PROVIDED TEXT:
Donegal Group’s combined ratio for Q3 2023 improved to 104.5%, compared to 109.6% reported in Q3 2022.

The firm also reported increased net premiums earned of $224.4 million, compared to the $206.2 million seen in Q3 2022. At $219.2 million, net premiums written also saw growth, compared to the $206.2 million reported in the prior year quarter.

According to the Group, the 6.3% increase in net premiums written for this year’s Q3 represents a 1.8% decline in commercial lines net premiums written and 17.7% growth in personal lines net premiums written.

Commercial Lines saw around a $2.1 million decrease this quarter, from $120.6 million in Q3 2022 to $118.5 million. This was attributed primarily to planned attrition in states the Donegal Group are exiting or have targeted for profit improvement and lower new business writings.

It was offset partially by strong premium retention and a continuation of renewal premium increases in lines other than workers’ compensation, the firm noted.

On the other hand, Personal Lines increase of around $15.1 million, from $85.5 million in Q3 2022 to $100.7 million, was primarily due to a continuation of renewal premium rate increases and strong policy retention.

Donegal Group also noted that the net loss in Q3 2023 included after-tax net investment losses of $1.0 million, compared to $1.9 million in the prior year quarter.

Saved entries:

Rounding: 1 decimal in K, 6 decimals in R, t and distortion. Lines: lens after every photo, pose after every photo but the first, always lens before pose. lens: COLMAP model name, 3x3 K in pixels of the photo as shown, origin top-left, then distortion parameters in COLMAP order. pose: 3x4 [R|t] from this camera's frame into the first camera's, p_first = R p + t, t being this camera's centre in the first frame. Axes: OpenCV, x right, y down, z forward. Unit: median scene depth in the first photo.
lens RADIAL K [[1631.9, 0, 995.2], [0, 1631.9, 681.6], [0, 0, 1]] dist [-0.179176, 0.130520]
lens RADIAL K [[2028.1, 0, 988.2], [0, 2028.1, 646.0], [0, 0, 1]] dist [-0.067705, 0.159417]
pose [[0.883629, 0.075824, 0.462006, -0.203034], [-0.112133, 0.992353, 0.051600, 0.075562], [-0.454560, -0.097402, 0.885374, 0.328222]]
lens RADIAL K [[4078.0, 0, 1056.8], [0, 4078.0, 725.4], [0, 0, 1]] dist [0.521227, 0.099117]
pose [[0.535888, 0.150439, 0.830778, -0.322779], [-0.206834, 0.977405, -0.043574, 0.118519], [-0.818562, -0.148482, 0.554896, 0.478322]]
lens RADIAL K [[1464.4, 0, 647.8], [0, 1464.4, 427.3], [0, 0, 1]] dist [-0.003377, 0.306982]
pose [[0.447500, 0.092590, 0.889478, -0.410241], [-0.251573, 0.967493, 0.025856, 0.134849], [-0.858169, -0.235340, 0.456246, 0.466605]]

--

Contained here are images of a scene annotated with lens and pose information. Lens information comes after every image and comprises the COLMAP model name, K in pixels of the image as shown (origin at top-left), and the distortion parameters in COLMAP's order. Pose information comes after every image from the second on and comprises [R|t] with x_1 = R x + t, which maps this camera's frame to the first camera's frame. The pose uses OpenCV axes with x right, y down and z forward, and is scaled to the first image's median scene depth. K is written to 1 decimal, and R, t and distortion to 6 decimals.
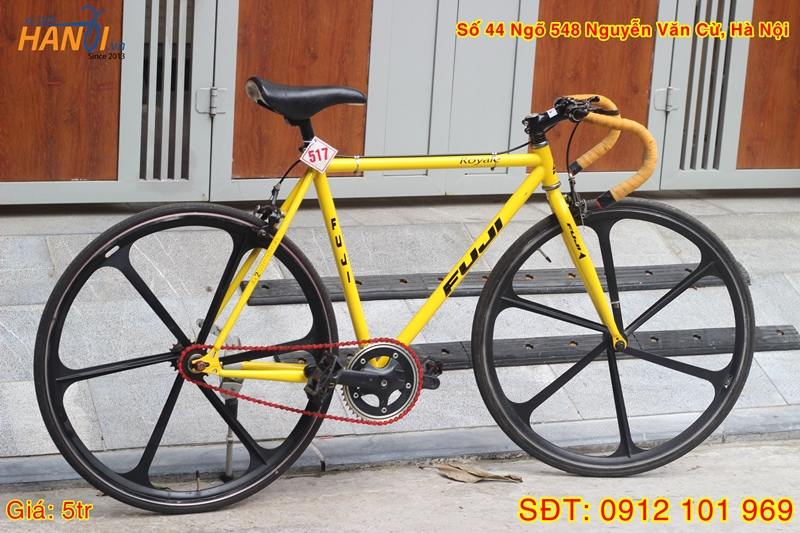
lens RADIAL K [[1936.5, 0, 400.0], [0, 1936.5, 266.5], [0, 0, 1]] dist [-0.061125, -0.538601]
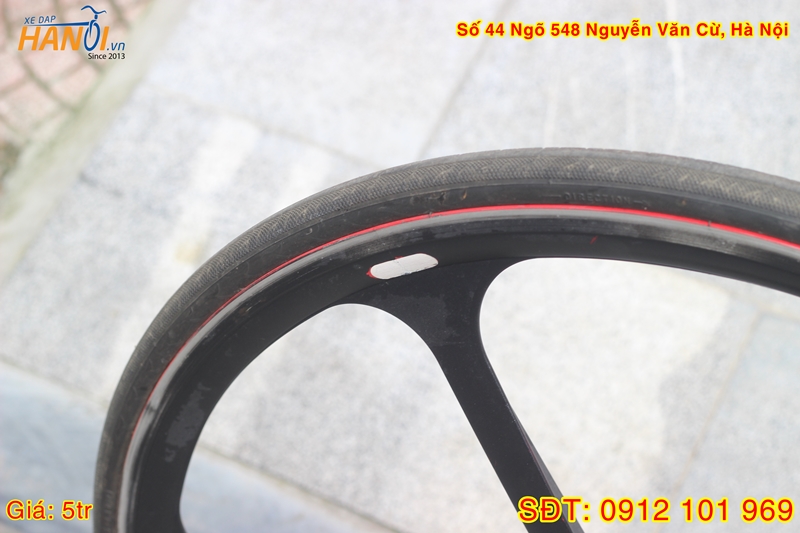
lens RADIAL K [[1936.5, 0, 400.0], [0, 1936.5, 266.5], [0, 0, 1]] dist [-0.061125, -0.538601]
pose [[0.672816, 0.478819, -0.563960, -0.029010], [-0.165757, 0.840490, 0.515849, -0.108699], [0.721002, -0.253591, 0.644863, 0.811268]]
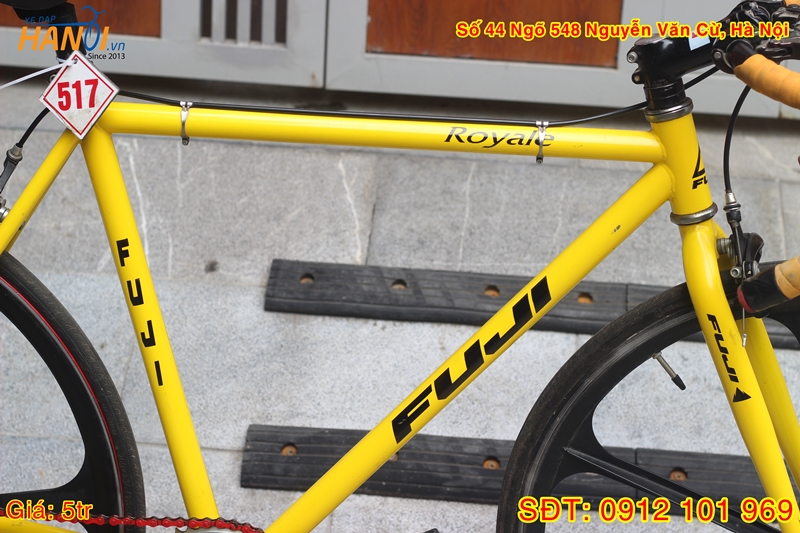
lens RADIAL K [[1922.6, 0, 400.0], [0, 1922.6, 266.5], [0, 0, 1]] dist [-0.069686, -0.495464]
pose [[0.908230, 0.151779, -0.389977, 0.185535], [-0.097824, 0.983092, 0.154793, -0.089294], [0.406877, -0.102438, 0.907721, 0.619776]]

WORK TO COMPLETE:
1: Answer these from the Donegal Group text:
(a) What combined ratio did the firm report for Q3 2023?
(b) What were commercial lines net premiums written in Q3 2023?
(c) What after-tax net investment losses did the Q3 2023 net loss include?
2: Reproduce the Donegal Group text from "According to the" to "net premiums written.", renaming "net premiums written" to "net written premiums" throughout that span.

RESPONSES:
1:
(a) 104.5%
(b) $118.5 million
(c) $1.0 million

2:
According to the Group, the 6.3% increase in net written premiums for this year’s Q3 represents a 1.8% decline in commercial lines net written premiums and 17.7% growth in personal lines net written premiums.